Ícone do basquete do Brasil, Oscar Schmidt morre aos 68 anos

O ex-atleta foi a óbito minutos depois de ter recebido atendimento médico em decorrência de um mal-estar súbito.

Por Victor Souza.

O ícone do basquete brasileiro, Oscar Schmidt morreu, nesta sexta-feira (17), aos 68 anos. O ex-atleta foi a óbito minutos depois de ter recebido atendimento médico em decorrência de um mal-estar súbito. 

Oscar Schmidt

Em 2011, ele foi diagnosticado com um glioma de baixo grau (tumor cerebral). No entanto, não seguiu com seu tratamento. Nos últimos anos ele enfrentava alguns outros problemas de saúde.

Apelidado de “Mão Santa” por conta de sua habilidade em fazer pontos no esporte, Oscar registrou números imbatíveis ao decorrer de seus 25 anos de carreira como jogador profissional. 

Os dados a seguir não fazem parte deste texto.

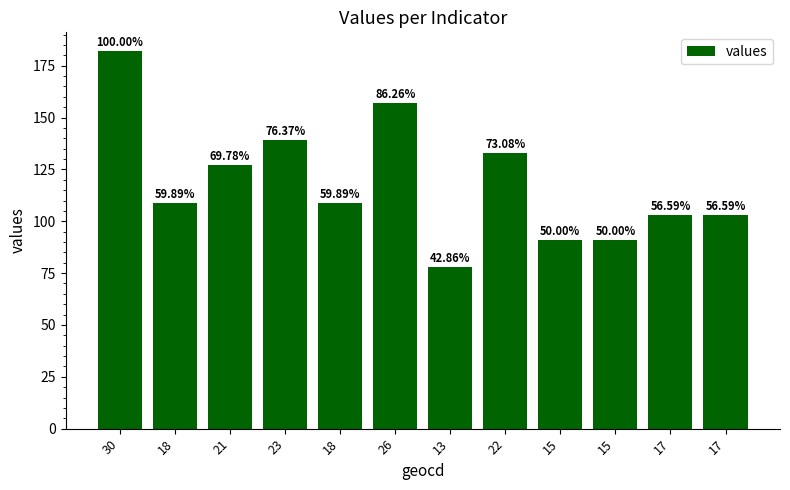

What is the greatest value displayed?

182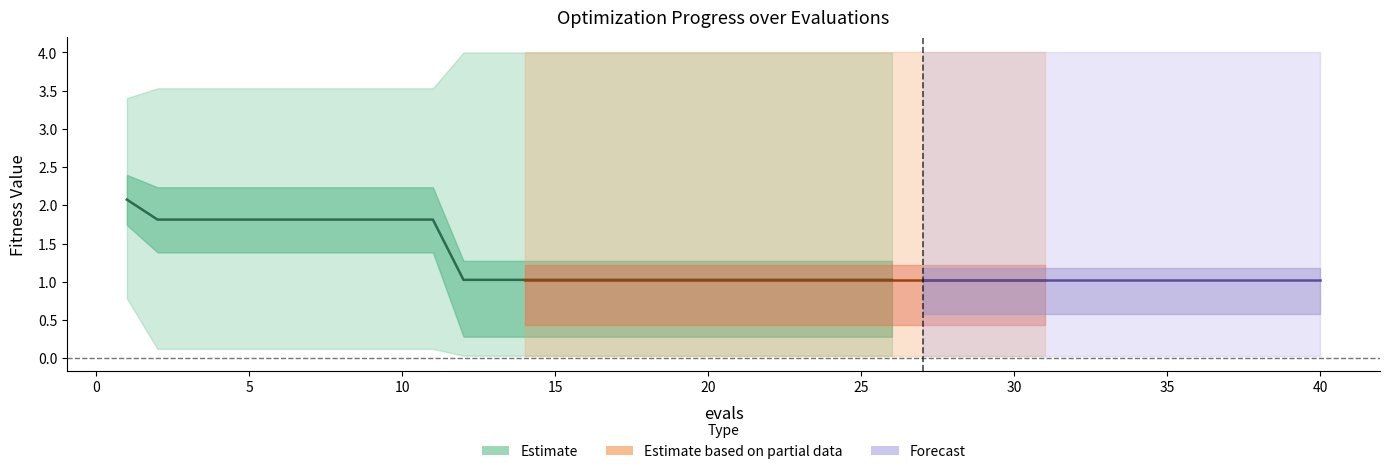

Reading left to right, extract all data points from this chart.

mean: 2.1	1.8	1.8	1.8	1.8	1.8	1.8	1.8	1.8	1.8	1.8	1.0	1.0	1.0	1.0	1.0	1.0	1.0	1.0	1.0	1.0	1.0	1.0	1.0	1.0	1.0	1.0	1.0	1.0	1.0	1.0	1.0	1.0	1.0	1.0	1.0	1.0	1.0	1.0	1.0
best: 0.8	0.1	0.1	0.1	0.1	0.1	0.1	0.1	0.1	0.1	0.1	0.0	0.0	0.0	0.0	0.0	0.0	0.0	0.0	0.0	0.0	0.0	0.0	0.0	0.0	0.0	0.0	0.0	0.0	0.0	0.0	0.0	0.0	0.0	0.0	0.0	0.0	0.0	0.0	0.0
worst: 3.4	3.5	3.5	3.5	3.5	3.5	3.5	3.5	3.5	3.5	3.5	4.0	4.0	4.0	4.0	4.0	4.0	4.0	4.0	4.0	4.0	4.0	4.0	4.0	4.0	4.0	4.0	4.0	4.0	4.0	4.0	4.0	4.0	4.0	4.0	4.0	4.0	4.0	4.0	4.0
success num: 0.0	0.0	0.0	0.0	0.0	0.0	0.0	0.0	0.0	0.0	0.0	3.0	3.0	3.0	3.0	3.0	3.0	3.0	3.0	3.0	3.0	3.0	3.0	3.0	3.0	3.0	3.0	3.0	3.0	3.0	3.0	3.0	3.0	3.0	3.0	3.0	3.0	3.0	3.0	3.0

Ele foi considerado um dos principais atletas com maior facilidade e precisão nos arremessos e por sua capacidade de decisão em momentos decisivos. Em sua história, Schmidt se tornou o maior pontuador da história do basquete, com 49.703 pontos.

Oscar conquistou o recorde de maior pontuador da história dos Jogos Olímpicos, realizando 1.093 pontos. Ele participou de cinco edições consecutivas dos Jogos, sendo a principal referência da seleção brasileira.

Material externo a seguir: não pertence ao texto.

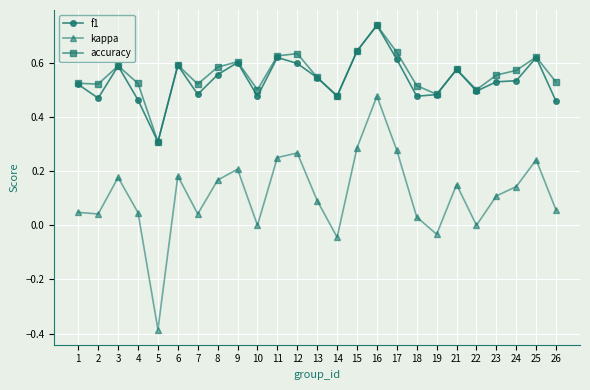

What is the sum of all kappa values?

2.8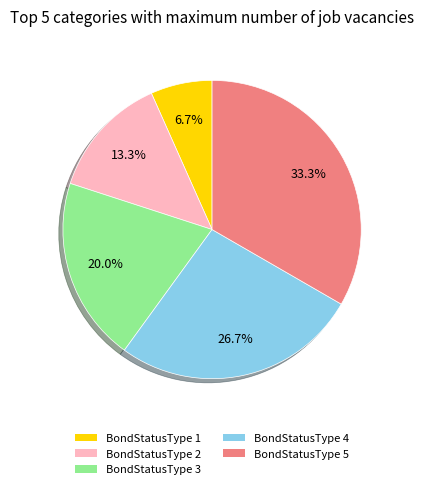

Which has a higher value, BondStatusType 5 or BondStatusType 4?

BondStatusType 5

Na Seleção Brasileira de basquete, o jogador conquistou a medalha de ouro nos Jogos Pan-Americanos de 1987, em Indianápolis. Ele foi também medalhista de bronze no Mundial de 1978, realizado nas Filipinas.

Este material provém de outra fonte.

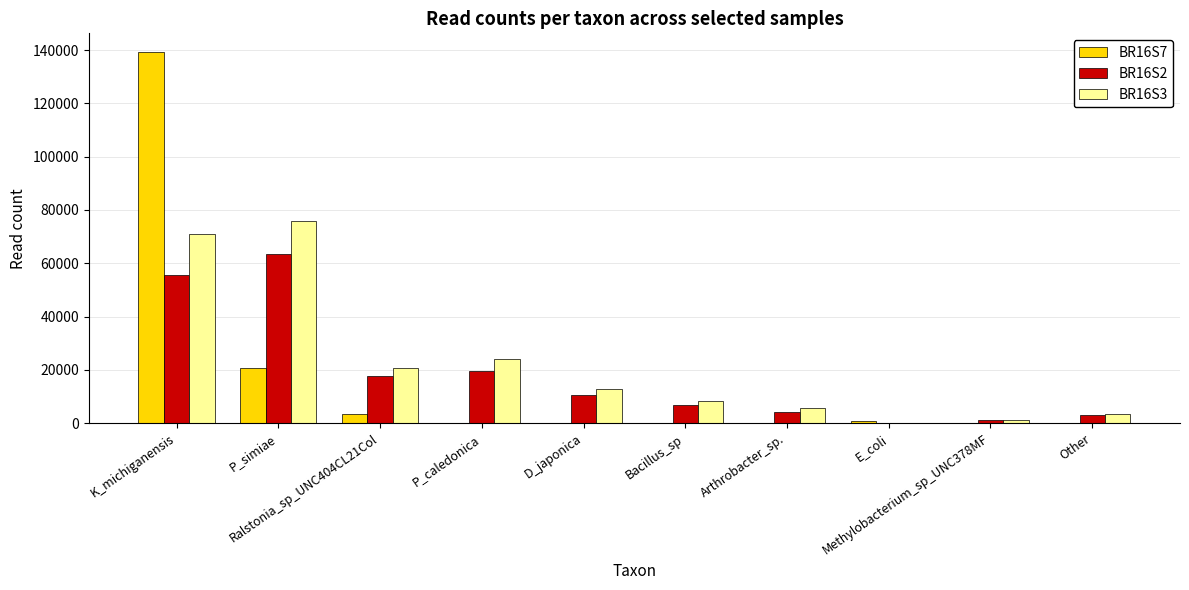

What is the maximum value shown in the chart?

139294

No geral, Oscar conquistou 7.693 pontos em 326 partidas oficiais disputadas entre 1977 e 1996, números que mostram sua longevidade e consistência em alto nível.

Oscar era irmão do jornalista e apresentador do Big Brother Brasil, Tadeu Schmidt. O apresentador ainda não se pronunciou sobre a despedida de seu irmão. 

Tratamento contra o câncer

Em 2022, o ex-jogador anunciou que não prosseguirá com o seu tratamento contra um câncer no cerébro neste ano. Na ocasião, ele disse que não iria continuar com as sessões de quimioterapia. Oscar passou por cirurgias no mesmo ano, no entanto, o problema voltou a aparecer. 

"Parei esse ano (com a quimioterapia). Eu mesmo decidi parar. Antes, morria de medo de morrer. Fechar o olho e não acordar mais, para mim, era um terror. Graças ao tumor, perdi esse medo. Não quero ser melhor o palestrante ou o melhor jogador. Quero ser um marido e pai melhor", disse Oscar em entrevista ao programa Sensacional, da RedeTV!.

Oscar Schmidt disse que sua grande vontade é se dedicar mais a família. O ex-jogador é casado com Maria Cristina Victorino há mais de 40 anos e é pai de Filipe, de 36 anos, e Stephanie, de 33. Oscar é tio do campeão olímpico no vôlei de praia Bruno Schmidt.